First Minister Nicola Sturgeon gives a coronavirus briefing n Edinburgh.
That perception is evident on the streets of Scotland's capital. "London is too choppy, too changing its mind all the time, can't make out what it wants to do," said Karen Miele, 58, from Edinburgh. "Does it want to help people? Does it want to put the economy first? Or does it just not care? Doesn't know what it's doing."
Andrew MacDonald, 21 from Linlithgow, said that his view of Sturgeon has "definitely gone up" over the course of the pandemic. "I think Nicola has done the right thing in trying to keep the politics out of it, and go with the science first and foremost throughout the whole thing," he said.
Despite this perceived divergence in approach, Covid-19 outcomes -- so far, at least -- have not been so dissimilar.
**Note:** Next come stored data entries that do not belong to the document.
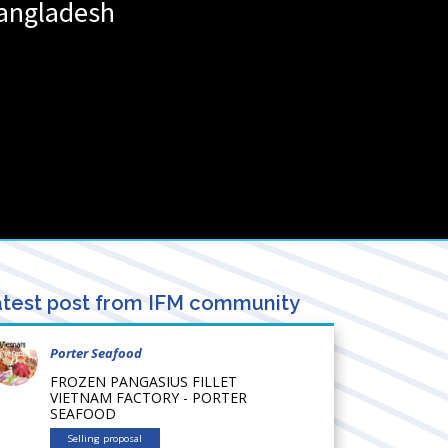
angladesh
test post from IFM community
Porter Seafood
FROZEN PANGASIUS FILLET
VIETNAM FACTORY - PORTER
SEAFOOD
Selling proposal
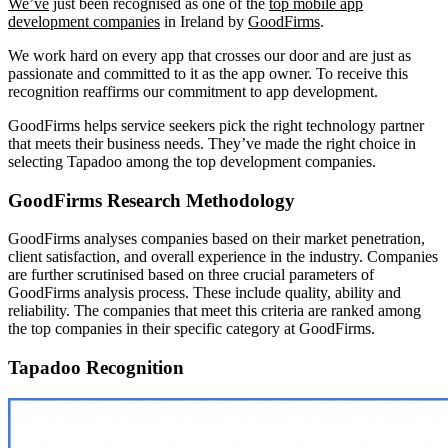
We’ve
just been recognised as one of the
top mobile app
development companies
in Ireland by
GoodFirms
.
We work hard on every app that crosses our door and are just as
passionate and committed to it as the app owner. To receive this
recognition reaffirms our commitment to app development.
GoodFirms helps service seekers pick the right technology partner
that meets their business needs. They’ve made the right choice in
selecting Tapadoo among the top development companies.
GoodFirms Research Methodology
GoodFirms analyses companies based on their market penetration,
client satisfaction, and overall experience in the industry. Companies
are further scrutinised based on three crucial parameters of
GoodFirms analysis process. These include quality, ability and
reliability. The companies that meet this criteria are ranked among
the top companies in their specific category at GoodFirms.
Tapadoo Recognition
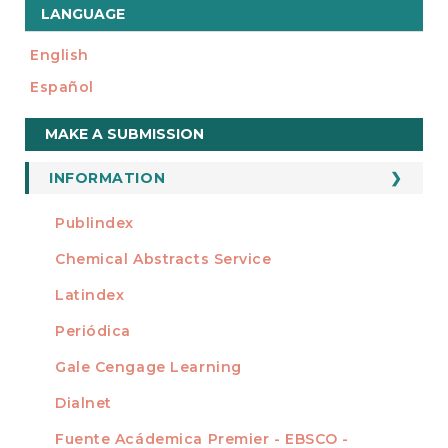
LANGUAGE
English
Español
Make
MAKE A SUBMISSION
a
Submission
INFORMATION
For Readers
Publindex
INDEXADA EN
For Authors
Chemical Abstracts Service
For Librarians
Latindex
Periódica
Gale Cengage Learning
Dialnet
Fuente Acádemica Premier - EBSCO -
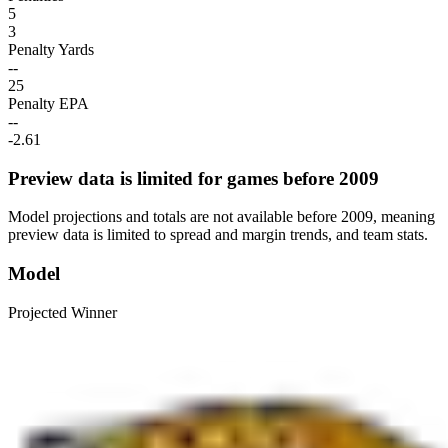
5
3
Penalty Yards
--
25
Penalty EPA
--
-2.61
Preview data is limited for games before 2009
Model projections and totals are not available before 2009, meaning
preview data is limited to spread and margin trends, and team stats.
Model
Projected Winner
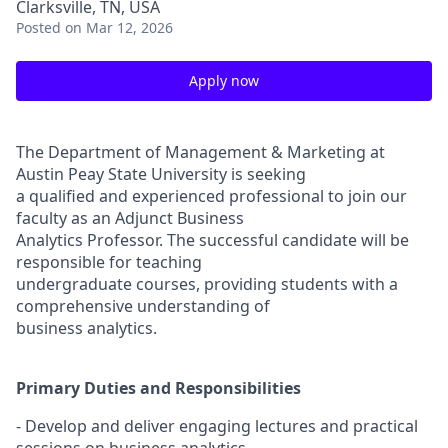
Clarksville, TN, USA
Posted
on Mar 12, 2026
Apply now
The Department of Management & Marketing at
Austin Peay State University is seeking
a qualified and experienced professional to join our
faculty as an Adjunct Business
Analytics Professor. The successful candidate will be
responsible for teaching
undergraduate courses, providing students with a
comprehensive understanding of
business analytics.
Primary Duties and Responsibilities
- Develop and deliver engaging lectures and practical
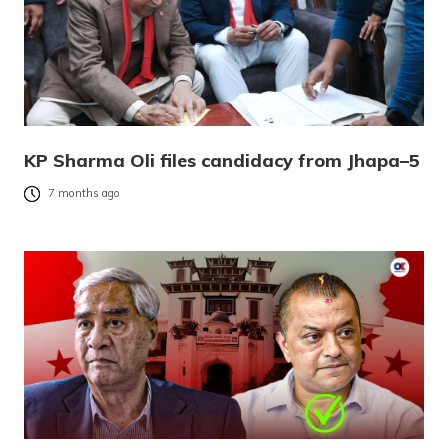
KP Sharma Oli files candidacy from Jhapa–5
7 months ago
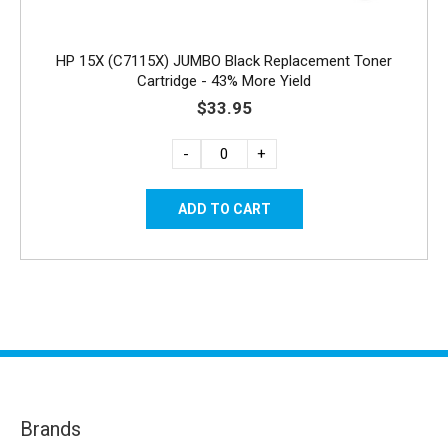
HP 15X (C7115X) JUMBO Black Replacement Toner
Cartridge - 43% More Yield
$33.95
-
+
Brands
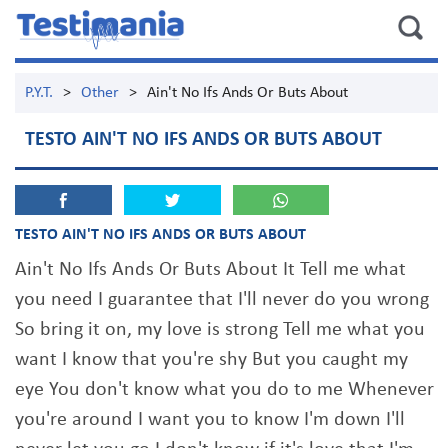
P.Y.T.
>
Other
>
Ain't No Ifs Ands Or Buts About
TESTO AIN'T NO IFS ANDS OR BUTS ABOUT
TESTO AIN'T NO IFS ANDS OR BUTS ABOUT
Ain't No Ifs Ands Or Buts About It Tell me what
you need I guarantee that I'll never do you wrong
So bring it on, my love is strong Tell me what you
want I know that you're shy But you caught my
eye You don't know what you do to me Whenever
you're around I want you to know I'm down I'll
In fact, the death rate in Scotland has only been slightly better than in England. For every 100,000 people, 77 in Scotland have died and had Covid-19 listed on their death certificate, versus 86 in England.
"There are important differences in the approach, and also important differences in the public perception of the approach," said Linda Bauld, professor of public health at the University of Edinburgh.

Boost for independence

The question for Sturgeon -- and the fear for Johnson -- is whether this positive regard for her stewardship of the pandemic will transfer into political support for the cause of Scottish independence, which remains the bedrock goal of her Scottish National Party.
The last time Scots formally voted on independence, in 2014, "no" won out by more than 10 percentage points. Much has since changed. In the 2015 UK general election, the SNP went from six seats at the House of Commons in Westminster to 56 -- taking all but three Scottish constituencies. Scots voted heavily against Brexit in 2016.
The renowned pollster John Curtice, of the University of Strathclyde, told the BBC on Thursday that support for independence has been surging for about and a year, and is now going up even among those Scots who voted for Brexit.
A timeline of the UK's coronavirus response
A timeline of the UK's coronavirus response 03:14
The latest polling, Diffley said, "would suggest that support for independence is higher than it has been for actually a really, really long time."
That's a problem for Johnson, leader of a party whose full name is the Conservative and Unionist Party. By visiting Scotland, Johnson hoped to underline the benefits to Scots of the 300-year-old union with England -- he was keen to point out that it was the Treasury in London that saved thousands of Scottish jobs with its generous furlough scheme, for example.
But Conservative prime ministers have historically enjoyed little support in Scotland, and Sturgeon joked on Twitter that Johnson's visit didn't do her any harm.
The SNP had promised a new referendum on independence before next year's Scottish parliamentary elections. That's now been put on hold, because of the pandemic.
Tommy Sheppard, an SNP MP for Edinburgh East, thinks independence is a "matter of time."
For SNP members of parliament like Tommy Sheppard, who represents Edinburgh East, it is only a matter of time. "Those who wish to see Scotland become an independent country welcome as many trips as possible by Boris Johnson to Scotland, because every time he sets foot in Scotland, support for independence increases," he said.
The pandemic response, he believes, has opened many skeptical Scottish eyes to the real differences between Scotland and England.
    "They're aware of that in the way they never were before. And they are perhaps open to the possibility of what an independent Scotland could do if it had the political power to act."
    This story has been updated to correct the death rate in England.